For the most part, the proposed rules are fairly flexible. For example, the exact manner of making a statement concerning the foreign state of origin is not prescribed. It does have to be something like “Product of USA.” The statement must, however, be grouped with the domicile statement in at least the same prominence. In the case of wine, the domestic or foreign state of origin will be placed on the main panel in a type height no less than 1/16 inch. If a food has varying foreign states of origin in any 12-month period, the most likely foreign state of origin is declared first followed by the other possible states of origin. Overall, this greatly reduces the many different requirements for specific commodities that currently exists. It is fair to say that country of origin labelling for food is all over the map.

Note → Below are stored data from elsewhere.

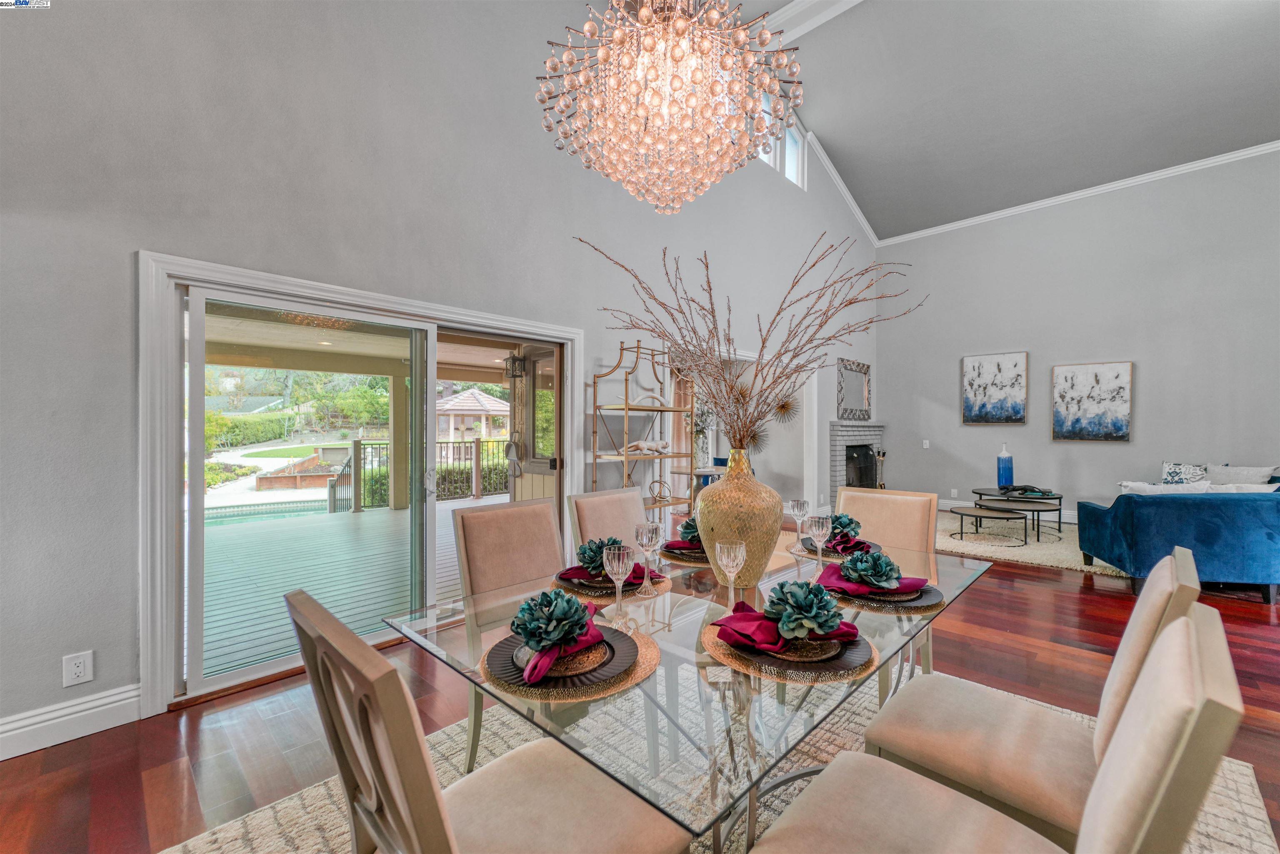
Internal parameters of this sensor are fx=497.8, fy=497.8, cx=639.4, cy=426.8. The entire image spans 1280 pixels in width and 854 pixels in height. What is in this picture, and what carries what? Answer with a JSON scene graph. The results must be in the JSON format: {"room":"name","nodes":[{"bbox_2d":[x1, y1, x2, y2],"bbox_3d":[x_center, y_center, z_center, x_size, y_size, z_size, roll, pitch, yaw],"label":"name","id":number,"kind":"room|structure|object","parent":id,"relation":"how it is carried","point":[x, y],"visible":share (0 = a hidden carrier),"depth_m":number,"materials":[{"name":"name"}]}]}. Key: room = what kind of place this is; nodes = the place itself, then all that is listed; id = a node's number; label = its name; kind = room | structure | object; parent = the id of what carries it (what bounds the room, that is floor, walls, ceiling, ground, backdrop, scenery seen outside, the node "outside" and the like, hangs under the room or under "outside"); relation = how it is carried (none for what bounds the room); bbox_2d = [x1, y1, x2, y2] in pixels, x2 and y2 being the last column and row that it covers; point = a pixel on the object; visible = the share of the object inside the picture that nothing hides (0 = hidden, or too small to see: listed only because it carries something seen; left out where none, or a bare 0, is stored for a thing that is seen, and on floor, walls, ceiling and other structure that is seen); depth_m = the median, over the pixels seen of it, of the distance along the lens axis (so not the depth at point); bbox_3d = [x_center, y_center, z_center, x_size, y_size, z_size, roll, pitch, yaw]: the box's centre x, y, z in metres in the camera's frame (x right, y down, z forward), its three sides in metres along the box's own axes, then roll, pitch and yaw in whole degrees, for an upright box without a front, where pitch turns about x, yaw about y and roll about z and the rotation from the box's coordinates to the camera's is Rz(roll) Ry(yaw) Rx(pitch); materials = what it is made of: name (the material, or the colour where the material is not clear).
{"room":"dining room","nodes":[
{"label":"dining room","id":0,"kind":"room"},
{"bbox_2d":[0,0,877,754],"bbox_3d":[-0.064,-1.241,4.411,0.177,5.097,10.531,0,0,44],"label":"left wall","id":1,"kind":"structure","parent":0,"point":[143,237],"depth_m":2.48,"materials":[{"name":"grey paint"}]},
{"bbox_2d":[0,684,142,759],"bbox_3d":[-3.259,1.203,1.102,0.020,0.147,3.343,0,0,44],"label":"baseboard","id":2,"kind":"structure","parent":1,"relation":"attached to","point":[56,720],"depth_m":2.04,"materials":[{"name":"white paint"}]},
{"bbox_2d":[62,650,94,686],"bbox_3d":[-2.294,0.987,2.032,0.009,0.123,0.076,0,0,44],"label":"wall outlet","id":3,"kind":"object","parent":1,"relation":"attached to","point":[81,668],"visible":0.99,"depth_m":2.03,"materials":[{"name":"white plastic"}]},
{"bbox_2d":[138,245,583,713],"bbox_3d":[-1.422,0.318,3.183,0.178,1.971,2.137,0,0,44],"label":"sliding glass door","id":4,"kind":"structure","parent":1,"relation":"in","point":[467,317],"depth_m":2.86,"materials":[{"name":"white glass"}]},
{"bbox_2d":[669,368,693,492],"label":"curtain","id":5,"kind":"object","parent":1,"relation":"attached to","point":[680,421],"visible":0.39,"depth_m":7.31,"materials":[{"name":"fabric"}]},
{"bbox_2d":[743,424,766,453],"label":"wall ornament","id":6,"kind":"object","parent":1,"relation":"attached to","point":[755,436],"visible":0.67,"depth_m":6.44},
{"bbox_2d":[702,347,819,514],"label":"doorway","id":7,"kind":"object","parent":1,"relation":"in","point":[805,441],"visible":0.48,"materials":[{"name":"white paint"}]},
{"bbox_2d":[758,105,806,188],"bbox_3d":[1.516,-3.355,5.787,0.129,0.916,1.482,0,0,44],"label":"clerestory window","id":8,"kind":"structure","parent":1,"relation":"in","point":[765,158],"depth_m":6.02,"materials":[{"name":"white glass"}]},
{"bbox_2d":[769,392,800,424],"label":"wall ornament","id":9,"kind":"object","parent":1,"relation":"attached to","point":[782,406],"visible":0.85,"depth_m":6.70,"materials":[{"name":"gold metal"}]},
{"bbox_2d":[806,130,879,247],"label":"crown molding","id":10,"kind":"structure","parent":1,"relation":"attached to","point":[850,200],"depth_m":7.30,"materials":[{"name":"white paint"}]},
{"bbox_2d":[835,358,871,419],"bbox_3d":[3.288,-0.548,7.619,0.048,0.913,1.089,0,0,44],"label":"wall mirror","id":11,"kind":"object","parent":1,"relation":"attached to","point":[855,396],"visible":1,"depth_m":7.58,"materials":[{"name":"mirror"}]},
{"bbox_2d":[827,420,884,506],"bbox_3d":[3.309,0.612,7.677,0.521,1.381,1.467,0,0,44],"label":"fireplace","id":12,"kind":"object","parent":1,"relation":"attached to","point":[840,431],"visible":0.71,"depth_m":7.52,"materials":[{"name":"grey brick"}]},
{"bbox_2d":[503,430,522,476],"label":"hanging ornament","id":13,"kind":"object","parent":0,"point":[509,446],"visible":0.94,"depth_m":4.92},
{"bbox_2d":[504,351,527,379],"bbox_3d":[-1.270,-0.650,5.083,0.178,0.307,0.183,0,0,44],"label":"lantern","id":14,"kind":"object","parent":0,"point":[514,359],"visible":0.91,"depth_m":5.04,"materials":[{"name":"black metal"}]},
{"bbox_2d":[0,534,1279,853],"bbox_3d":[2.120,1.334,2.770,7.848,0.103,11.457,0,0,44],"label":"floor","id":15,"kind":"structure","parent":0,"point":[123,780],"depth_m":2.15,"materials":[{"name":"brown wood"}]},
{"bbox_2d":[590,340,694,517],"bbox_3d":[0.023,0.298,4.183,0.385,1.991,0.866,0,0,44],"label":"rack","id":16,"kind":"object","parent":15,"relation":"on","point":[627,409],"visible":0.71,"depth_m":4.14,"materials":[{"name":"gold metal"}]},
{"bbox_2d":[618,436,669,454],"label":"animal figurine","id":17,"kind":"object","parent":16,"relation":"on","point":[650,444],"visible":0.87,"depth_m":4.19,"materials":[{"name":"white"}]},
{"bbox_2d":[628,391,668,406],"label":"sculpture","id":18,"kind":"object","parent":16,"relation":"on","point":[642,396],"visible":0.75,"depth_m":4.17,"materials":[{"name":"white"}]},
{"bbox_2d":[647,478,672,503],"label":"decorative sculpture","id":19,"kind":"object","parent":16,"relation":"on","point":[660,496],"visible":0.91,"depth_m":4.19,"materials":[{"name":"gold"}]},
{"bbox_2d":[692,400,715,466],"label":"plant","id":20,"kind":"object","parent":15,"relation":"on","point":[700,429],"visible":0.56,"depth_m":6.22,"materials":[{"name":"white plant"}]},
{"bbox_2d":[166,665,1275,853],"bbox_3d":[0.302,1.280,1.623,2.543,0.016,2.991,0,0,44],"label":"area rug","id":21,"kind":"object","parent":15,"relation":"on","point":[1248,810],"visible":0.29,"depth_m":1.73,"materials":[{"name":"beige carpet"}]},
{"bbox_2d":[287,590,687,853],"bbox_3d":[-0.284,0.786,0.977,0.500,0.965,0.584,0,0,44],"label":"dining chair","id":22,"kind":"object","parent":21,"relation":"on","point":[416,805],"visible":0.99,"depth_m":0.91,"materials":[{"name":"wood"}]},
{"bbox_2d":[452,496,562,771],"bbox_3d":[-0.354,0.797,1.920,0.603,0.941,0.491,0,0,44],"label":"dining chair","id":23,"kind":"object","parent":21,"relation":"on","point":[494,536],"visible":0.46,"depth_m":1.98,"materials":[{"name":"beige fabric"}]},
{"bbox_2d":[567,485,649,554],"bbox_3d":[0.040,0.785,2.274,0.604,0.946,0.484,0,0,44],"label":"dining chair","id":24,"kind":"object","parent":21,"relation":"on","point":[627,508],"visible":0.33,"depth_m":2.36,"materials":[{"name":"beige fabric"}]},
{"bbox_2d":[383,537,995,853],"bbox_3d":[0.363,0.904,1.714,1.143,0.722,1.918,0,0,44],"label":"dining table","id":25,"kind":"object","parent":21,"relation":"on","point":[950,571],"visible":0.66,"depth_m":1.17,"materials":[{"name":"clear glass"}]},
{"bbox_2d":[480,622,658,701],"bbox_3d":[-0.154,0.518,1.151,0.398,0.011,0.400,0,0,44],"label":"placemat","id":26,"kind":"object","parent":25,"relation":"on","point":[637,675],"visible":0.37,"depth_m":1.04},
{"bbox_2d":[489,623,630,685],"bbox_3d":[-0.170,0.503,1.125,0.299,0.023,0.298,0,0,44],"label":"charger plate","id":27,"kind":"object","parent":26,"relation":"on","point":[494,658],"visible":0.53,"depth_m":1.07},
{"bbox_2d":[519,599,603,685],"bbox_3d":[-0.184,0.459,1.103,0.159,0.091,0.234,0,0,17],"label":"napkin","id":28,"kind":"object","parent":27,"relation":"on","point":[592,641],"visible":0.66,"depth_m":1.05,"materials":[{"name":"fabric"}]},
{"bbox_2d":[511,586,591,650],"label":"artificial flower","id":29,"kind":"object","parent":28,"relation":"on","point":[524,608],"visible":0.99,"depth_m":1.09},
{"bbox_2d":[547,567,670,599],"bbox_3d":[-0.109,0.523,1.735,0.376,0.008,0.383,0,0,44],"label":"placemat","id":30,"kind":"object","parent":25,"relation":"on","point":[592,596],"visible":0.29,"depth_m":1.61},
{"bbox_2d":[557,566,660,592],"bbox_3d":[-0.121,0.505,1.683,0.277,0.023,0.274,0,0,44],"label":"charger plate","id":31,"kind":"object","parent":30,"relation":"on","point":[579,583],"visible":0.36,"depth_m":1.63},
{"bbox_2d":[555,562,660,586],"bbox_3d":[-0.109,0.480,1.693,0.229,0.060,0.232,0,0,44],"label":"napkin","id":32,"kind":"object","parent":31,"relation":"on","point":[640,568],"visible":0.49,"depth_m":1.65,"materials":[{"name":"fabric"}]},
{"bbox_2d":[576,535,622,572],"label":"artificial flower","id":33,"kind":"object","parent":32,"relation":"on","point":[599,551],"visible":0.73,"depth_m":1.66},
{"bbox_2d":[600,544,633,620],"bbox_3d":[-0.060,0.428,1.376,0.083,0.195,0.082,0,0,44],"label":"wine glass","id":34,"kind":"object","parent":25,"relation":"on","point":[619,568],"visible":1,"depth_m":1.36,"materials":[{"name":"clear glass"}]},
{"bbox_2d":[633,520,662,594],"bbox_3d":[0.026,0.422,1.616,0.082,0.221,0.082,0,0,44],"label":"wine glass","id":35,"kind":"object","parent":25,"relation":"on","point":[650,528],"visible":1,"depth_m":1.60,"materials":[{"name":"clear glass"}]},
{"bbox_2d":[660,544,712,564],"bbox_3d":[0.239,0.520,2.101,0.364,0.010,0.370,0,0,44],"label":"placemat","id":36,"kind":"object","parent":25,"relation":"on","point":[702,556],"visible":0.24,"depth_m":1.98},
{"bbox_2d":[660,539,706,556],"bbox_3d":[0.223,0.480,2.039,0.234,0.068,0.206,0,0,13],"label":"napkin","id":37,"kind":"object","parent":36,"relation":"on","point":[677,543],"visible":0.44,"depth_m":1.99,"materials":[{"name":"red fabric"}]},
{"bbox_2d":[677,515,701,544],"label":"artificial flower","id":38,"kind":"object","parent":37,"relation":"on","point":[685,528],"visible":0.57,"depth_m":2.06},
{"bbox_2d":[715,540,745,610],"bbox_3d":[0.257,0.427,1.410,0.080,0.195,0.080,0,0,44],"label":"wine glass","id":39,"kind":"object","parent":25,"relation":"on","point":[735,563],"visible":0.99,"depth_m":1.39,"materials":[{"name":"clear glass"}]},
{"bbox_2d":[695,445,783,586],"bbox_3d":[0.329,0.288,1.705,0.290,0.466,0.293,0,0,44],"label":"gold vase","id":40,"kind":"object","parent":25,"relation":"on","point":[755,516],"visible":0.93,"depth_m":1.60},
{"bbox_2d":[576,233,919,450],"bbox_3d":[0.426,-0.203,1.903,1.259,0.993,0.878,0,0,12],"label":"dried branches","id":41,"kind":"object","parent":40,"relation":"in","point":[780,354],"visible":0.87,"depth_m":1.83,"materials":[{"name":"plant"}]},
{"bbox_2d":[702,615,875,683],"bbox_3d":[0.356,0.517,1.225,0.408,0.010,0.408,0,0,44],"label":"placemat","id":42,"kind":"object","parent":25,"relation":"on","point":[710,641],"visible":0.38,"depth_m":1.10,"materials":[{"name":"wicker"}]},
{"bbox_2d":[723,616,866,668],"bbox_3d":[0.349,0.496,1.173,0.285,0.023,0.288,0,0,44],"label":"charger plate","id":43,"kind":"object","parent":42,"relation":"on","point":[837,656],"visible":0.47,"depth_m":1.11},
{"bbox_2d":[713,598,864,653],"bbox_3d":[0.347,0.448,1.203,0.298,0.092,0.213,0,0,-13],"label":"napkin","id":44,"kind":"object","parent":43,"relation":"on","point":[750,616],"visible":0.79,"depth_m":1.16,"materials":[{"name":"red fabric"}]},
{"bbox_2d":[765,578,844,637],"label":"artificial flower","id":45,"kind":"object","parent":44,"relation":"on","point":[810,591],"visible":0.99,"depth_m":1.14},
{"bbox_2d":[787,498,809,549],"bbox_3d":[0.695,0.423,2.182,0.079,0.206,0.080,0,0,44],"label":"wine glass","id":46,"kind":"object","parent":25,"relation":"on","point":[797,503],"visible":0.99,"depth_m":2.16,"materials":[{"name":"clear glass"}]},
{"bbox_2d":[807,514,831,566],"bbox_3d":[0.647,0.423,1.806,0.082,0.202,0.082,0,0,44],"label":"wine glass","id":47,"kind":"object","parent":25,"relation":"on","point":[820,531],"visible":1,"depth_m":1.79,"materials":[{"name":"clear glass"}]},
{"bbox_2d":[798,535,883,558],"bbox_3d":[0.845,0.509,2.108,0.305,0.024,0.308,0,0,44],"label":"charger plate","id":48,"kind":"object","parent":25,"relation":"on","point":[812,551],"visible":0.35,"depth_m":2.06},
{"bbox_2d":[826,512,862,539],"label":"artificial flower","id":49,"kind":"object","parent":48,"relation":"on","point":[847,523],"visible":0.76,"depth_m":2.11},
{"bbox_2d":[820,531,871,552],"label":"napkin","id":50,"kind":"object","parent":48,"relation":"on","point":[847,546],"visible":0.58,"depth_m":2.05,"materials":[{"name":"fabric"}]},
{"bbox_2d":[820,577,942,612],"bbox_3d":[0.746,0.517,1.603,0.373,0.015,0.377,0,0,44],"label":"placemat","id":51,"kind":"object","parent":25,"relation":"on","point":[900,611],"visible":0.4,"depth_m":1.47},
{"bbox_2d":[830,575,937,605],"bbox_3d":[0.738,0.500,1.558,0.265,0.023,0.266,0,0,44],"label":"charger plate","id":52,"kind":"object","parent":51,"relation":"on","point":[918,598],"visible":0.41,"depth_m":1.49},
{"bbox_2d":[841,548,901,586],"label":"artificial flower","id":53,"kind":"object","parent":52,"relation":"on","point":[878,573],"visible":0.99,"depth_m":1.53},
{"bbox_2d":[817,555,931,595],"bbox_3d":[0.725,0.463,1.568,0.294,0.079,0.203,0,0,-9],"label":"napkin","id":54,"kind":"object","parent":52,"relation":"on","point":[842,588],"visible":0.71,"depth_m":1.53,"materials":[{"name":"purple fabric"}]},
{"bbox_2d":[832,483,940,694],"bbox_3d":[1.070,0.793,2.313,0.488,0.956,0.603,0,0,44],"label":"dining chair","id":55,"kind":"object","parent":21,"relation":"on","point":[885,496],"visible":0.36,"depth_m":2.41,"materials":[{"name":"beige"}]},
{"bbox_2d":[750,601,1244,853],"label":"dining chair","id":56,"kind":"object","parent":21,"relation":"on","point":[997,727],"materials":[{"name":"beige fabric"}]},
{"bbox_2d":[877,546,1203,850],"bbox_3d":[0.988,0.797,1.316,0.589,0.971,0.497,0,0,44],"label":"dining chair","id":57,"kind":"object","parent":21,"relation":"on","point":[1186,598],"visible":0.73,"depth_m":1.22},
{"bbox_2d":[873,448,886,488],"bbox_3d":[3.720,0.805,7.728,0.186,0.926,0.202,0,0,44],"label":"fireplace tool set","id":58,"kind":"object","parent":15,"relation":"on","point":[880,486],"visible":0.76,"depth_m":7.70,"materials":[{"name":"metal"}]},
{"bbox_2d":[936,511,1129,578],"bbox_3d":[4.440,1.275,5.787,2.761,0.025,2.658,0,0,44],"label":"living room rug","id":59,"kind":"object","parent":15,"relation":"on","point":[1048,563],"visible":0.44,"depth_m":5.33,"materials":[{"name":"beige carpet"}]},
{"bbox_2d":[950,504,1025,543],"bbox_3d":[3.851,1.097,5.550,0.683,0.348,0.632,0,0,44],"label":"coffee table","id":60,"kind":"object","parent":59,"relation":"on","point":[975,508],"visible":0.99,"depth_m":5.47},
{"bbox_2d":[970,485,1062,540],"bbox_3d":[4.571,1.037,6.042,0.942,0.466,0.977,0,0,44],"label":"coffee table","id":61,"kind":"object","parent":59,"relation":"on","point":[980,493],"visible":0.7,"depth_m":5.81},
{"bbox_2d":[996,443,1013,486],"bbox_3d":[4.717,0.517,6.441,0.170,0.559,0.172,0,0,44],"label":"blue vase","id":62,"kind":"object","parent":61,"relation":"on","point":[1008,471],"visible":0.99,"depth_m":6.39,"materials":[{"name":"blue"}]},
{"bbox_2d":[997,484,1056,497],"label":"animal figurine","id":63,"kind":"object","parent":61,"relation":"on","point":[1025,486],"visible":0.99,"depth_m":5.97,"materials":[{"name":"black"}]},
{"bbox_2d":[1075,470,1279,601],"bbox_3d":[5.103,0.858,4.339,2.004,0.857,1.482,0,0,16],"label":"blue sofa","id":64,"kind":"object","parent":15,"relation":"on","point":[1143,526],"visible":0.91,"depth_m":3.81,"materials":[{"name":"blue fabric"}]},
{"bbox_2d":[1120,480,1215,494],"bbox_3d":[4.414,0.619,4.203,0.646,0.326,0.272,0,0,21],"label":"throw pillow","id":65,"kind":"object","parent":64,"relation":"on","point":[1156,486],"visible":0.4,"depth_m":4.13,"materials":[{"name":"white fabric"}]},
{"bbox_2d":[1160,461,1209,484],"bbox_3d":[5.972,0.576,5.423,0.346,0.376,0.276,0,0,22],"label":"throw pillow","id":66,"kind":"object","parent":64,"relation":"on","point":[1166,466],"visible":0.64,"depth_m":5.40,"materials":[{"name":"fabric"}]},
{"bbox_2d":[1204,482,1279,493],"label":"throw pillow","id":67,"kind":"object","parent":64,"relation":"on","point":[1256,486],"visible":0.34,"depth_m":3.94,"materials":[{"name":"white fabric"}]},
{"bbox_2d":[1205,464,1279,484],"bbox_3d":[6.154,0.583,5.125,0.548,0.370,0.302,0,0,25],"label":"throw pillow","id":68,"kind":"object","parent":64,"relation":"on","point":[1233,469],"visible":0.59,"depth_m":5.06,"materials":[{"name":"fabric"}]},
{"bbox_2d":[721,0,1279,241],"bbox_3d":[2.832,-3.804,2.995,6.785,0.842,10.711,0,0,44],"label":"ceiling","id":69,"kind":"structure","parent":0,"point":[837,138],"depth_m":5.47,"materials":[{"name":"paint"}]},
{"bbox_2d":[534,0,801,213],"bbox_3d":[0.106,-2.001,1.814,0.930,2.435,0.923,0,0,44],"label":"chandelier","id":70,"kind":"object","parent":69,"relation":"hanging from","point":[642,13],"visible":0.98,"depth_m":1.69,"materials":[{"name":"glass"}]},
{"bbox_2d":[760,0,864,39],"bbox_3d":[2.489,-3.990,3.913,6.149,0.211,0.370,0,0,44],"label":"ceiling beam","id":71,"kind":"structure","parent":69,"relation":"attached to","point":[802,3],"depth_m":4.78,"materials":[{"name":"white paint"}]},
{"bbox_2d":[879,147,1279,522],"bbox_3d":[6.273,-1.038,6.233,6.068,4.772,0.168,0,0,44],"label":"right wall","id":72,"kind":"structure","parent":0,"point":[1143,381],"depth_m":6.47,"materials":[{"name":"grey paint"}]},
{"bbox_2d":[921,439,930,448],"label":"light switch","id":73,"kind":"object","parent":72,"relation":"attached to","point":[928,446],"visible":0.98,"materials":[{"name":"white plastic"}]},
{"bbox_2d":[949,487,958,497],"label":"wall outlet","id":74,"kind":"object","parent":72,"relation":"attached to","point":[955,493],"visible":0.99,"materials":[{"name":"white plastic"}]},
{"bbox_2d":[960,350,1028,424],"bbox_3d":[5.119,-0.548,7.199,0.700,1.005,0.038,0,0,44],"label":"painting","id":75,"kind":"object","parent":72,"relation":"attached to","point":[998,364],"visible":0.98,"depth_m":7.17},
{"bbox_2d":[876,138,1279,247],"bbox_3d":[5.528,-3.125,4.151,7.724,0.512,2.936,0,0,44],"label":"crown molding","id":76,"kind":"structure","parent":72,"relation":"attached to","point":[1123,183],"depth_m":6.68,"materials":[{"name":"white paint"}]},
{"bbox_2d":[1052,360,1132,441],"bbox_3d":[5.834,-0.330,6.442,0.733,1.008,0.036,0,0,44],"label":"painting","id":77,"kind":"object","parent":72,"relation":"attached to","point":[1065,379],"visible":0.99,"depth_m":6.41},
{"label":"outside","id":78,"kind":"structure","parent":0,"visible":0},
{"label":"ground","id":79,"kind":"structure","parent":78,"visible":0},
{"bbox_2d":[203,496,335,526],"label":"swimming pool","id":80,"kind":"object","parent":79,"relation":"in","point":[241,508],"visible":0.42,"depth_m":8.59,"materials":[{"name":"liquid"}]},
{"bbox_2d":[195,497,477,681],"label":"deck","id":81,"kind":"structure","parent":79,"relation":"on","point":[386,511],"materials":[{"name":"wood"}]},
{"bbox_2d":[327,436,510,511],"bbox_3d":[-3.140,0.759,9.082,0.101,1.117,5.408,0,0,44],"label":"deck railing","id":82,"kind":"object","parent":81,"relation":"on","point":[477,441],"visible":0.45,"depth_m":8.75,"materials":[{"name":"metal"}]},
{"bbox_2d":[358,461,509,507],"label":"hedge","id":83,"kind":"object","parent":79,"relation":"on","point":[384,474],"visible":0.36,"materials":[{"name":"green plant"}]},
{"bbox_2d":[435,385,511,441],"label":"gazebo","id":84,"kind":"object","parent":79,"relation":"on","point":[469,396],"visible":0.64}
]}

Perhaps the most controversial change is that related to quantitative ingredient labelling when an ingredient is emphasized. The matter is currently not explicitly governed by federal regulations. Such matters are subject to interpretation under Section 5 of the Food and Drugs Act and/or Section 6 of the Safe Food for Canadians Act. In the past, CFIA had developed guidelines, highlighting ingredients and flavour, that they used as a means of some degree of uniformity and predictability. Some of the guidance was difficult to appreciate, like determining on a consistent basis what a similar ingredient would be. No one really liked these guidelines and the CFIA also grew tired of continuously having to interpret them. Thanks also in part to those in the industry who steadfastly ignored the guidelines, we will now have quantitative ingredient labelling regulations. The CFIA has moved this off their plate and will let consumers decide the significance and value of such representation based on the declared percentage of the highlighted ingredient. This is not uncommon in the EU, or in the case of juices in the U.S.

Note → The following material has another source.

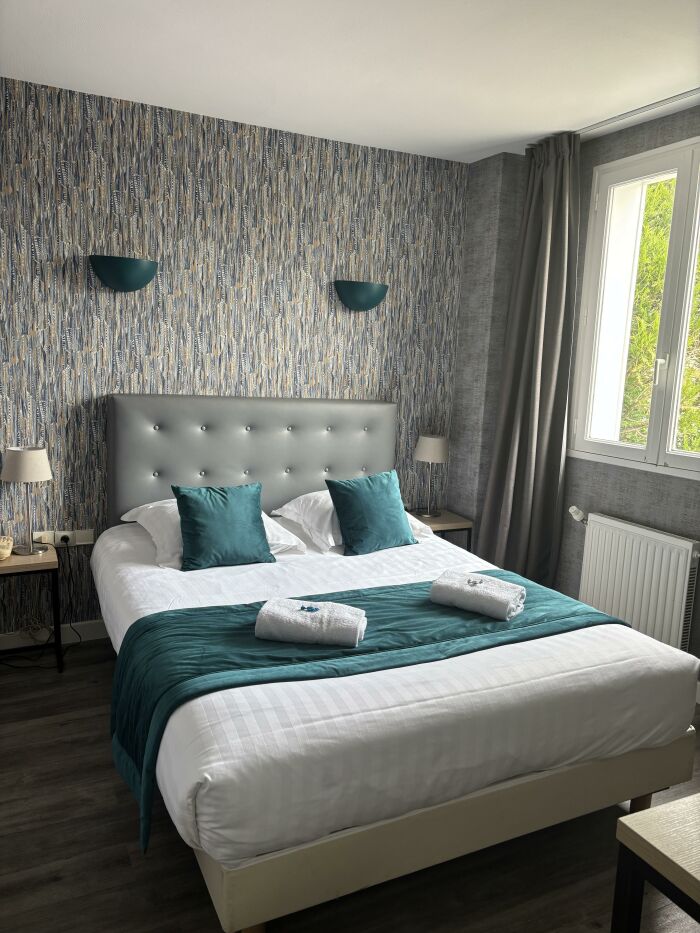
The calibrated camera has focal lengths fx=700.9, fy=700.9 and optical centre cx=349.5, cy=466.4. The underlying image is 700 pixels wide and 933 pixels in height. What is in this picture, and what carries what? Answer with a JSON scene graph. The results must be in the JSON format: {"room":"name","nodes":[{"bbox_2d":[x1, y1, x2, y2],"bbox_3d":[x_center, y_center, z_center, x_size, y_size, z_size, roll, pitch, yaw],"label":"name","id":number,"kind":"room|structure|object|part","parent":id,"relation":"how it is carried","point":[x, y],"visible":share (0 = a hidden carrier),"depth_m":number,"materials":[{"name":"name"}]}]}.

Less controversial but also impactful in the design of labels, is the proposed requirement for the prominence of mandatory information. Considerations include no crowding of information, uniform colour, characters never touch, and characters that are not condensed or scaled vertically or horizontally. The minimum type height would be 1.6 mm based on the letter “x” when lowercase or mixed case letters are used. Just because they can, the CFIA will require upper case letters when used exclusively to be no less than two mm based on the letter “H.” In the case of a common name on the main panel, that must be in a type height no less than that required for the numerical portion of the net content. If all uppercase letters are used, the minimum type height is 1.5 times that required for the numerical portion of the net content declaration (see Schedule 6-Safe Food for Canadian Regulations).
When the CFIA and Health Canada embarked on their modernization in 2016, when the FDR was amended to account for the new nutrition facts table and ingredients list rules, there was great anticipation that we would see a unified compliance date. That is obviously no longer the case. There have also been rumours that FOP nutrition labelling, if finalized, will also have an extended transition period. It would not be practical to have a compliance day in December 2021, another in December 2022, another perhaps in 2024, and then December 2026. I speculate that some accommodation needs to be made. However, we will likely not know more until after the federal election this October.